If you experience ActiveX error messages like: “your current security settings prohibit running ActiveX controls on this page”, you need to check for viruses. In the best case scenario it is an access problem that can be fixed by changing the trust level for the site, but in the bad case scenario you have an infected PC. This type of virus infection requires a restore of a previous restore point, or a restore from a backup. One of the causes for this problem was to download files with a .pif extension, which would lead to the virus infection.

Also be aware that some websites present ‘activex errors’ which suggest you download a ‘fix’ or file to resolve the error. There are quite a few viruses and Trojan horses that are installed in this manned. Make sure your anti virus software is updated, your firewall is on and regularly scan for malware.

Common ActiveX Errors and Solutions

 
ActiveX Error 0x80080296 – This is an active x error that is related to Microsoft validation process. The problem relates to an IP conflict and can be resolved by changing the DNS servers to 4.2.2.2 (preferred) and 4.2.2.3 (secondary).

ActiveX component can’t create object – This is an active error related to MS Access. The solution is to:

  • Make sure Data Access Object is properly registered (type regsvr32 “C:\Program Files\Common Files\Microsoft Shared\DAO\DAO350.DLL” in a command window).
  • Check for missing references in MS Access.
  • Unselect a utility reference in you MS Access database. This can be invalid.
  • The user account that you use needs to have access to the Windows System and System32 directories.
  • If all above fails, uninstall and reinstall MS Access.

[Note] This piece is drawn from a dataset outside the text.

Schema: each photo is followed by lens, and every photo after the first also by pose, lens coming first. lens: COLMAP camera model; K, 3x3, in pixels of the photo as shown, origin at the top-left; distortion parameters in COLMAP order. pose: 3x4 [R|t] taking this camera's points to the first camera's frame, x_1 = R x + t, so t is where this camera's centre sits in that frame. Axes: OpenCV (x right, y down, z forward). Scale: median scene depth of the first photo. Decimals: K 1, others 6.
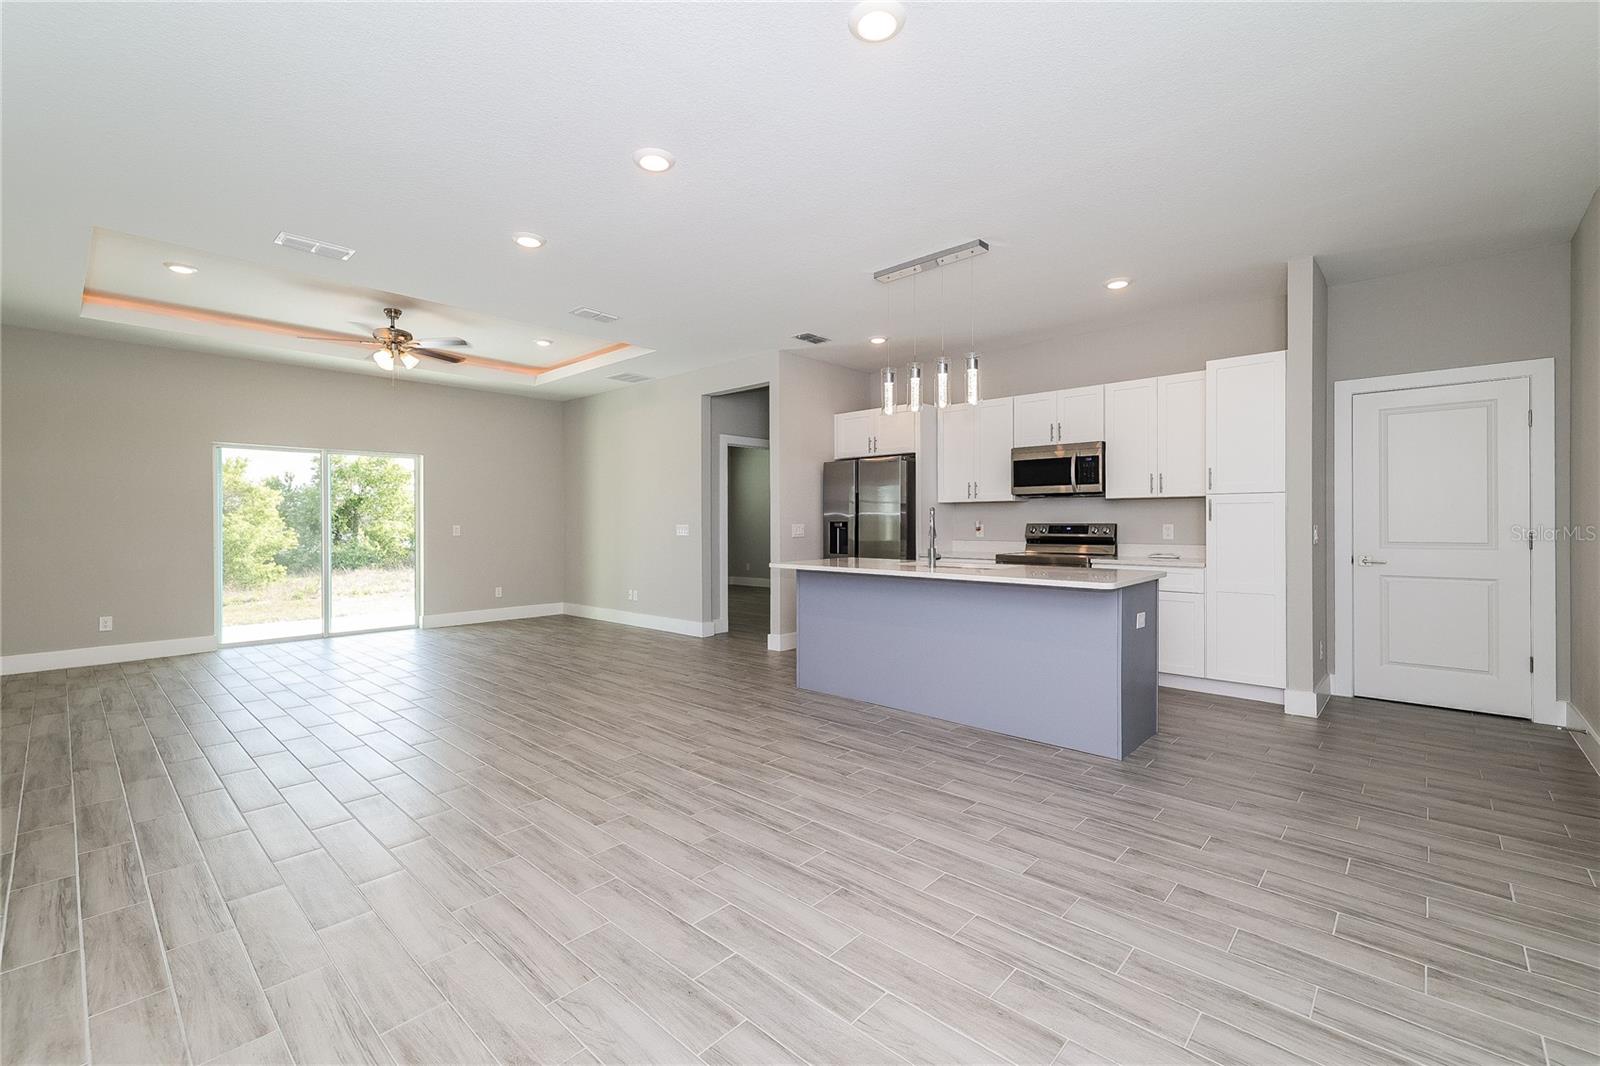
lens RADIAL K [[678.8, 0, 804.1], [0, 678.8, 526.6], [0, 0, 1]] dist [-0.000479, -0.000049]
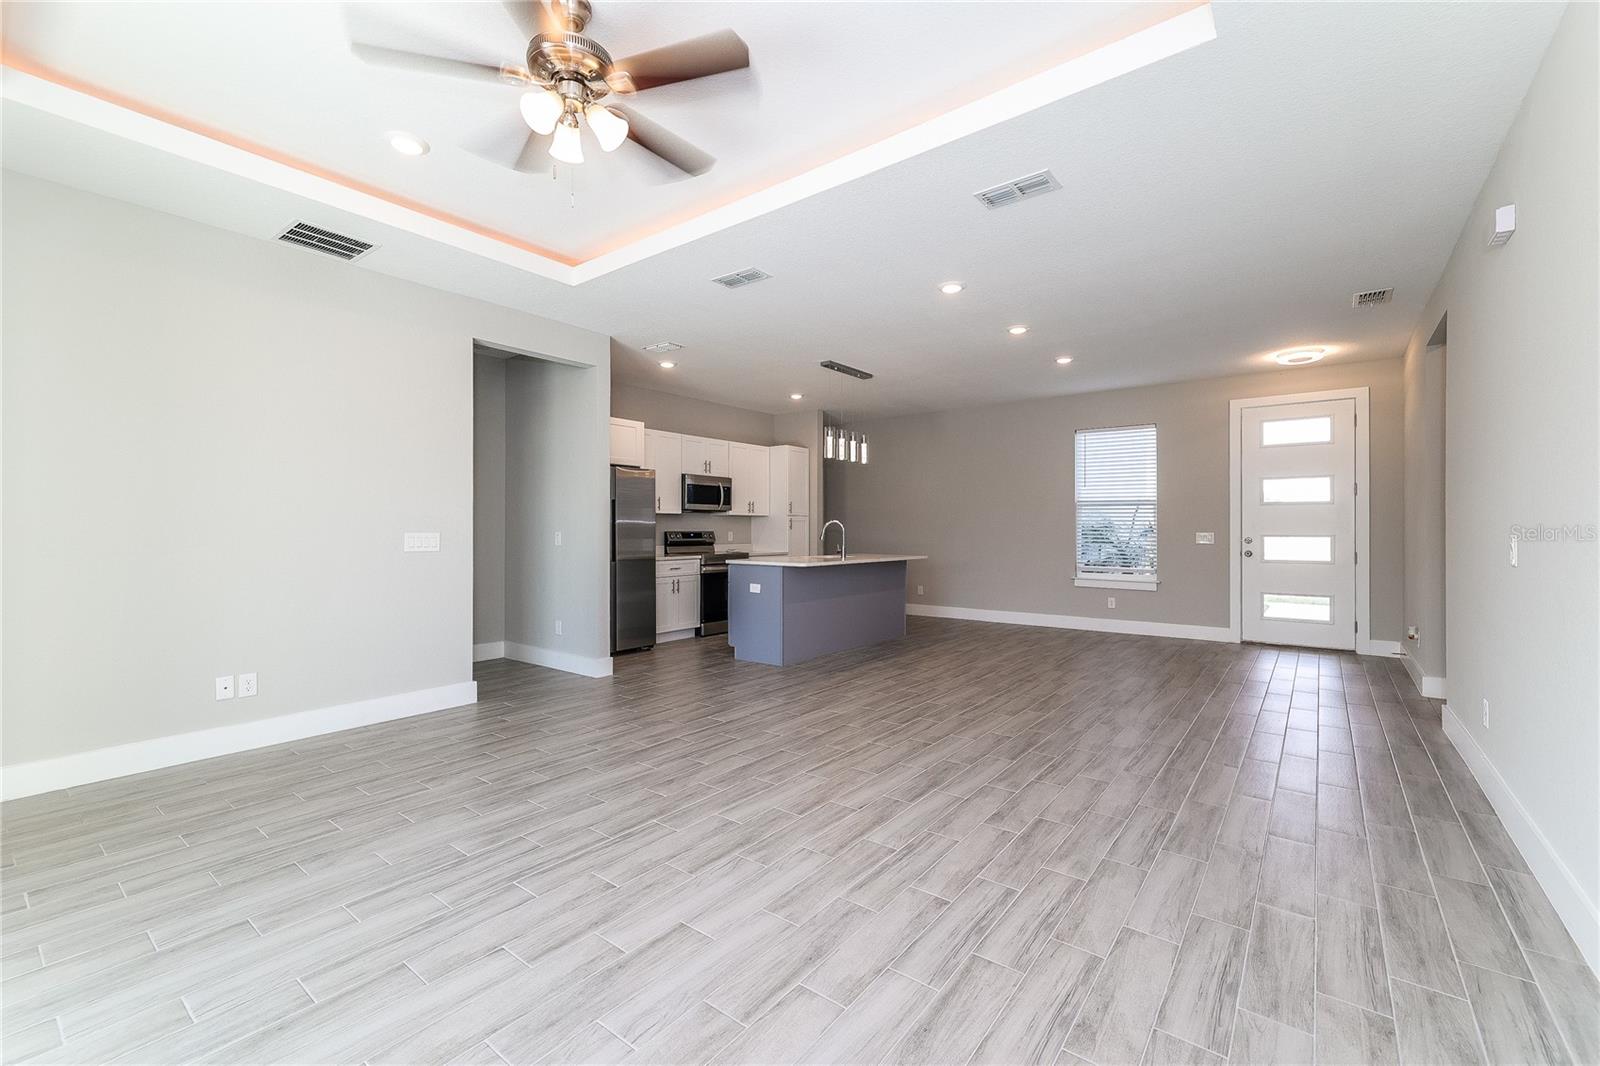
lens RADIAL K [[668.6, 0, 801.5], [0, 668.6, 524.2], [0, 0, 1]] dist [0.004622, 0.000144]
pose [[-0.080787, 0.012731, 0.996650, -1.259707], [0.007593, 0.999897, -0.012157, -0.000784], [-0.996702, 0.006585, -0.080876, 1.112309]]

Run-time error 429: ActiveX component can’t create object – This is also a Data Access Object related error. In this case the registry settings for the component are corrupted. A registry repair tool can help. Microsoft has a tool that fixes a specific scenario with Office 2000.

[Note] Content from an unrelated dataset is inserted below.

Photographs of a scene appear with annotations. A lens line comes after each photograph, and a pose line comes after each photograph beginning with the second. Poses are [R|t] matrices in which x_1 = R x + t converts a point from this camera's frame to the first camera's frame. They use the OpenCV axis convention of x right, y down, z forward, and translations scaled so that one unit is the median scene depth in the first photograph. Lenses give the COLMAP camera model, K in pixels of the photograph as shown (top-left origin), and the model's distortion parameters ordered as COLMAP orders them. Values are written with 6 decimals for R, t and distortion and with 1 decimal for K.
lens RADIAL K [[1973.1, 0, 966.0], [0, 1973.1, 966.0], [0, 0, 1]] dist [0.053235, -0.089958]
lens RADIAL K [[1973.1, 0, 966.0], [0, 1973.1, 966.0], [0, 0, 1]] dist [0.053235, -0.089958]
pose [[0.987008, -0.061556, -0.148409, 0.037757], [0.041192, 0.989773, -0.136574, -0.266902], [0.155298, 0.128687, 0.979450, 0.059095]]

Run-time error 438: Object doesn’t support this property or method – This error is related to Visual Basic For application macros that try to set an ActiveX control’s properties through the ControlFormat object. The resolution is simply to not use the ControlFormat object when changing the properties of an ActiveX component, instead use the direct assignment of the ActiveX properties.

This page provides potentially unsafe information to an Active X control in Outlook help – This error indicates an incompatibility of the file called comcat.dll. The solution is to search and remove all occurrences of the comcat.dll file on your PC and then reinstall the Internet Explorer.

Error number: 0x8DDD0004 when scanning for updates – This indicates a problem with a WUWebControl Class active x object. The resolution is to access the Tools menu in the Internet Explorer, select Internet Options, select the Programs tab and then Manage Add-ons. Now select the WUWebControl Class in the list and click Enable.

Initialization error 0x800A1391 when accessing the Microsoft update website – This means the active x control can not be loaded. The solution is to ensure the active x control can be loaded by lowering the security level in your PC firewall. Define an exception for the Microsoft update website or (temporary) lower the security settings. Also make sure the update website is in your list of trusted sites (Internet Explorer).

Error 339: xxxx.OCX is not correctly registered – Most of the time this means that the Active X control is not correctly registered or that dependency files are not present. The solution is to reinstall the Active X control or to install an updated version of the Active X control.

Error 1904 module c:\windows\system32\xxxx.dll failed to register – This simply means the concerned DLL (Active X component) failed to register. The solution is to type “regsvr32 C:\Windows\System32\xxxx.dll” in the Windows Run dialog box or a Windows command prompt. If it still fails you can try to reboot Windows in Safe Mode and try it again. Replace the “xxxx” for the failing file.